Aber in den USA wird eine Rezession etwas anders definiert als in anderen Ländern. Anfang und Ende einer Rezession werden von einer privaten Organisation ermittelt: dem National Bureau of Economic Research (NBER). Das NBER legt anhand verschiedener Faktoren fest, wann der Höhe- bzw. Tiefpunkt eines Zyklus erreicht ist. Zu diesen Faktoren gehören das Lohnwachstum, die Beschäftigung, die Industrieproduktion und die realen Konsumausgaben – und all diese Daten steigen bisher zumeist weiter an.

Woher kommt dieser Gegensatz? Das schwache Wachstum des US-BIP im ersten Halbjahr 2022 ist nahezu ausschließlich auf externe Faktoren bzw. Faktoren zurückzuführen, die im Zeitablauf zum Mittelwert zurückkehren (Außenhandel und Lagerbestände). Lässt man diese Faktoren außer Acht, wächst das US-BIP weiterhin, wenn auch langsamer. Der US-Arbeitsmarktbericht vom vergangenen Monat zeigt deutlich, was gegen eine Rezession spricht. In der Wirtschaft wurden 372.000 neue Stellen geschaffen, und die Arbeitslosenzahlen verharrten nahe einem 50-JahresTiefstand. Hier in San Diego genießen Einwohner und Touristen den Sommer – Restaurants und Strände sind voll. Auch wenn die Preise gestiegen sind – die Leute geben ihr Geld aus.

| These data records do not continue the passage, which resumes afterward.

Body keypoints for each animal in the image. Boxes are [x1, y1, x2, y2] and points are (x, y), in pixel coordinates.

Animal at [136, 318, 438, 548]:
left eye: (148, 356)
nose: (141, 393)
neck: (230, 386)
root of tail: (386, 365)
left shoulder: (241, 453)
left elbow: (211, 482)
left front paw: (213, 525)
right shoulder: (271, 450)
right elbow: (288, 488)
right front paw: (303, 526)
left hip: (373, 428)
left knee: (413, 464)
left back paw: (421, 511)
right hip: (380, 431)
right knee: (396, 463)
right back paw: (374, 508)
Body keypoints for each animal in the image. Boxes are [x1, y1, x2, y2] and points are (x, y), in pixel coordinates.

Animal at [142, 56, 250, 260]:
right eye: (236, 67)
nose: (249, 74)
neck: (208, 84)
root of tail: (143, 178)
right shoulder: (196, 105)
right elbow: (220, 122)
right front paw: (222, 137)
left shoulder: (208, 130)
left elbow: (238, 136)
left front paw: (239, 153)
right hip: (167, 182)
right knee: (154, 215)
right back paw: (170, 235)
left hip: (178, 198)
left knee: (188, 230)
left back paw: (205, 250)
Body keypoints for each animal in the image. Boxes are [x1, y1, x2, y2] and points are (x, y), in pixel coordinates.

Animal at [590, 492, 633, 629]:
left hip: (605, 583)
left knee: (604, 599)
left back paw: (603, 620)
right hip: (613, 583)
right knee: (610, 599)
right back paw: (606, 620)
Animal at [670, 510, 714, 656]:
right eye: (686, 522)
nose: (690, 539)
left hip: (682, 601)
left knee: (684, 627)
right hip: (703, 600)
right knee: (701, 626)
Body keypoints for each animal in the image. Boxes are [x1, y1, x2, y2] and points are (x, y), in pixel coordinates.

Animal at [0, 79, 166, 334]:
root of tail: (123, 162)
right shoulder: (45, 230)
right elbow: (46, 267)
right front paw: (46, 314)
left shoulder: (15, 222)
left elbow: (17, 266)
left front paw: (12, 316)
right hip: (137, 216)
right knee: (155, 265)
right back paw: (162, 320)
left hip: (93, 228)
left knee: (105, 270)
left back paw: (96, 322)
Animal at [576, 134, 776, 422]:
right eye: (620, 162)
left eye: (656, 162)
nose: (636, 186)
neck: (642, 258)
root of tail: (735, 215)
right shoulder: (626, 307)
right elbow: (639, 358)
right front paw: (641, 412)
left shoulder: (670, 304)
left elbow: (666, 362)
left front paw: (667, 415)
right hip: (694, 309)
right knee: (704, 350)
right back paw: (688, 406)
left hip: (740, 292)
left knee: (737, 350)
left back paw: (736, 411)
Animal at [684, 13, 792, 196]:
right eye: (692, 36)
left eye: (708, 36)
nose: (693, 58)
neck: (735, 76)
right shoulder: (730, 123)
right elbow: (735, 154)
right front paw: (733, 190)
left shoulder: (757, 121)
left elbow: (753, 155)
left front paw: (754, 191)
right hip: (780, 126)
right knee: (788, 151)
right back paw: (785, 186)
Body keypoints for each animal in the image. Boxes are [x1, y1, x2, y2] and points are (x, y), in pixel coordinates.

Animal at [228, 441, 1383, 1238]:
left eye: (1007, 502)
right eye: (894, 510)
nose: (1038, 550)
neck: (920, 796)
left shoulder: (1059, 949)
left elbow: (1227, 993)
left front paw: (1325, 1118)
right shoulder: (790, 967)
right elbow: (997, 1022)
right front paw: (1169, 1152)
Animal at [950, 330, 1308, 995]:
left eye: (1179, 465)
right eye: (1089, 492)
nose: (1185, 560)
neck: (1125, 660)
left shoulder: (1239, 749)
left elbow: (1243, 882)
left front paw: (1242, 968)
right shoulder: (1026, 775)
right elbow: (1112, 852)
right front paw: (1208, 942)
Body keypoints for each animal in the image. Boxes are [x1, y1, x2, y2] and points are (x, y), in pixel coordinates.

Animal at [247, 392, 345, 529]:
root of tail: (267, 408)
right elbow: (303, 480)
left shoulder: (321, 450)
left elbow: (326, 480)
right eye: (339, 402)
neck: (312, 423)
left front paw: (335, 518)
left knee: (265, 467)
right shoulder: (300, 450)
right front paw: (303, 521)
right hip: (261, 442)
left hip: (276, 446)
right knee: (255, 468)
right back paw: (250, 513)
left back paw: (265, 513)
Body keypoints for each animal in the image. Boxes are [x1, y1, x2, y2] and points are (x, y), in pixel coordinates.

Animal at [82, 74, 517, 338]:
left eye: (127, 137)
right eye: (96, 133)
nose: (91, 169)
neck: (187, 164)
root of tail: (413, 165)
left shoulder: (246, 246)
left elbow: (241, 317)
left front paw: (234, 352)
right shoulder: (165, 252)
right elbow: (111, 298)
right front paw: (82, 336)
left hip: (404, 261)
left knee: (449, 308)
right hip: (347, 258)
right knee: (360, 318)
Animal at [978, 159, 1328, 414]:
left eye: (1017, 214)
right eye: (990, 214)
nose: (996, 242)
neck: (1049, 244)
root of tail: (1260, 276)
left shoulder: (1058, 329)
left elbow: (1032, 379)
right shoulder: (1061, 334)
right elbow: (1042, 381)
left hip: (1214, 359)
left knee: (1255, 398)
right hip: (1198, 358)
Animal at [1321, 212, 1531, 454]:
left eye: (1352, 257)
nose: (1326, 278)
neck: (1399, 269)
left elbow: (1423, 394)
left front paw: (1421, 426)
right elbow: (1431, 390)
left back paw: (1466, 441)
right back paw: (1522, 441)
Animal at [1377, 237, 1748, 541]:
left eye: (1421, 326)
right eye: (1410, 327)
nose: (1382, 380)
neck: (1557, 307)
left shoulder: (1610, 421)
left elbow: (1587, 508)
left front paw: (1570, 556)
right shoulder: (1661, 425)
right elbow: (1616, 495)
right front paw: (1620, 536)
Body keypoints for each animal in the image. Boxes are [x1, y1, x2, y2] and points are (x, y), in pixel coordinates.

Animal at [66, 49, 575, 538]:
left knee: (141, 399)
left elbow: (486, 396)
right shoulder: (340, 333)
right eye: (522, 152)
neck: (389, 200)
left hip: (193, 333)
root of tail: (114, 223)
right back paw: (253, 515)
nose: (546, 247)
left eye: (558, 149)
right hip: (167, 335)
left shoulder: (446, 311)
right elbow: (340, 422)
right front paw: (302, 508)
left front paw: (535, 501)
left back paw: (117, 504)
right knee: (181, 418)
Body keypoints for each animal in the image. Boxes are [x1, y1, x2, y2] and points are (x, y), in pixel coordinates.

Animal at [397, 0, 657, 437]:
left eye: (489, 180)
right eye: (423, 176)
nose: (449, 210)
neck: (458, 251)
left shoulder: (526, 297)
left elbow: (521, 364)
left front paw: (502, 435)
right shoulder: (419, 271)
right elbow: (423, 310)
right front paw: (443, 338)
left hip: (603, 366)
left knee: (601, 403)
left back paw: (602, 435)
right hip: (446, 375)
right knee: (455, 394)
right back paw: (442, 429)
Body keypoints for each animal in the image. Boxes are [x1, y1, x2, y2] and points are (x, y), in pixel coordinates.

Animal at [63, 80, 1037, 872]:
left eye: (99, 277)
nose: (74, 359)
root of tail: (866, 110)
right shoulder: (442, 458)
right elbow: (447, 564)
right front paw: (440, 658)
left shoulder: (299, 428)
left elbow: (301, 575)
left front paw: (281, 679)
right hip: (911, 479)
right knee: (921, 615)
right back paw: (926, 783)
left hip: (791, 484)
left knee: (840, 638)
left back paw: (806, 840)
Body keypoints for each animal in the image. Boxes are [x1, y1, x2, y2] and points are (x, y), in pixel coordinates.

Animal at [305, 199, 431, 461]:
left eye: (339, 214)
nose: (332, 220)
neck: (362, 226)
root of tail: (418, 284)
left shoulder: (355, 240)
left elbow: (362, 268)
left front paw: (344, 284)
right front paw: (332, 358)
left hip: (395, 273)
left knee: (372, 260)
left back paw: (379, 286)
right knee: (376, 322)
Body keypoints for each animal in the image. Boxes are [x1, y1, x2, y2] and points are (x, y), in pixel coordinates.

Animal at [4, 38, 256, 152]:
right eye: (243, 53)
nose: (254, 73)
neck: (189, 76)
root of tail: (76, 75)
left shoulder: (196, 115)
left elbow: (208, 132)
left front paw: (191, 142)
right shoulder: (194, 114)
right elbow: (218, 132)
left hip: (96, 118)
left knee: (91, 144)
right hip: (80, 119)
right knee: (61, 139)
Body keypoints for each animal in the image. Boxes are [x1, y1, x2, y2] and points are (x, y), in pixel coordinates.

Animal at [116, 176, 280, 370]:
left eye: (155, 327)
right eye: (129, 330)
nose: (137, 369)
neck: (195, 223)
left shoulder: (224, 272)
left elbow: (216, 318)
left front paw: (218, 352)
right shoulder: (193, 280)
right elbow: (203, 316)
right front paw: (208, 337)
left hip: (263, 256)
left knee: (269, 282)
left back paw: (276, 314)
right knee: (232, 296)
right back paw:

Das heißt nicht, dass eine Rezession in den USA ausgeschlossen ist. Wenn man nur lange genug wartet, tritt mit hundertprozentiger Sicherheit ein Abschwung ein. Aber die wirtschaftliche Dynamik könnte kräftig genug sein, damit das Wachstum noch bis zum Jahresende 2022 anhält. Wahrscheinlich hängt einiges von der Inflation ab und von der Frage, wie stark die US-Notenbank Federal Reserve („Fed“) und andere Zentralbanken die Zinsen anheben.

Die Woche voraus

In der nächsten Woche stehen Unternehmensberichte, geldpolitische Entscheidungen und zahlreiche Wirtschaftsdaten an.

In Asien wird das Interesse vor allem Japan gelten, wo am Mittwoch und Donnerstag Handels- und Inflationszahlen veröffentlicht werden. Die Exporte könnten im Juni angestiegen sein, die Kernrate der Inflation könnte unverändert bei 2,1% verharrt haben. Ebenfalls am Mittwoch äußert sich die Bank of Japan (BoJ) zur Geldpolitik. Da die Rohstoffpreise angestiegen sind und der Yen so schwach notiert wie seit Jahrzehnten nicht mehr, muss die BoJ eventuell ihre Inflationsprognose für das Haushaltsjahr 2022 anheben. Sie wird ihre Kurzfristzinsen wohl nicht erhöhen, gerät aber zunehmend unter Druck, den Korridor für die Renditekurvenkontrolle nach oben zu verschieben. Auch im Euroraum werden Inflation und Geldpolitik im Mittelpunkt stehen; am Dienstag wird der Verbraucherpreisindex (VPI) veröffentlicht, am Donnerstag steht eine Entscheidung der Europäischen Zentralbank (EZB) an. Der Konsens rechnet mit anhaltend kräftigem Preisdruck; die Kernrate des VPI könnte sich im Juni von 3,7% auf 3,8% beschleunigen, die Gesamtrate unverändert bei 8,6% verharren. Angesichts der deutlich über dem Zielwert liegenden Inflation kündigte die EZB bei ihrer vorhergehenden Sitzung eine Zinserhöhung um 25 Basispunkte („Bp.“) im Juli an. EZB-Präsidentin Christine Lagarde könnte außerdem erneut Maßnahmen gegen eine Marktfragmentierung versprechen.

Auf der anderen Seite des Atlantiks richtet sich die Aufmerksamkeit auf den US-Immobilienmarkt. Im Zuge der deutlich strafferen Geldpolitik sind die Hypothekenzinsen in diesem Jahr in die Höhe geschnellt. Die Auswirkungen sind zunehmend zu spüren. Am Montag, Dienstag und Mittwoch stehen verschiedene Daten an: Die Verkäufe von Altbauten und das Vertrauen der Bauherren wahrscheinlich jeweils auf einen Zwei-Jahres-Tiefstand fallen, und die Zahl der Baugenehmigungen könnte einen Zehn-Monats-Tiefstand erreichen.

Technische Daten

Das Umfeld für chancenreiche Vermögenswerte bleibt unsicher. Bei Aktien warten wir auf Anzeichen für eine Kapitulation, die durch die zunehmenden Wachstumssorgen ausgelöst werden könnte. Der Rückgang der Rohstoffpreise und der Renditen von US-Staatsanleihen („Treasuries“) deutet bereits in diese Richtung.

Genießen Sie den Sommer, solange er da ist.